WHAT TO PRODUCE >> Copy the entries character for character.

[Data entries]
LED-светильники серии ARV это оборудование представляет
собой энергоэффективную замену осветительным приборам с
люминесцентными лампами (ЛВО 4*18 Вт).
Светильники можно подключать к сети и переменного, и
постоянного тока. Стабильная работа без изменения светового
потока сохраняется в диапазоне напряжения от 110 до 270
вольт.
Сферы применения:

WRITTEN REPLY >>
LED-светильники серии ARV это оборудование представляет
собой энергоэффективную замену осветительным приборам с
люминесцентными лампами (ЛВО 4*18 Вт).
Светильники можно подключать к сети и переменного, и
постоянного тока. Стабильная работа без изменения светового
потока сохраняется в диапазоне напряжения от 110 до 270
вольт.
Сферы применения:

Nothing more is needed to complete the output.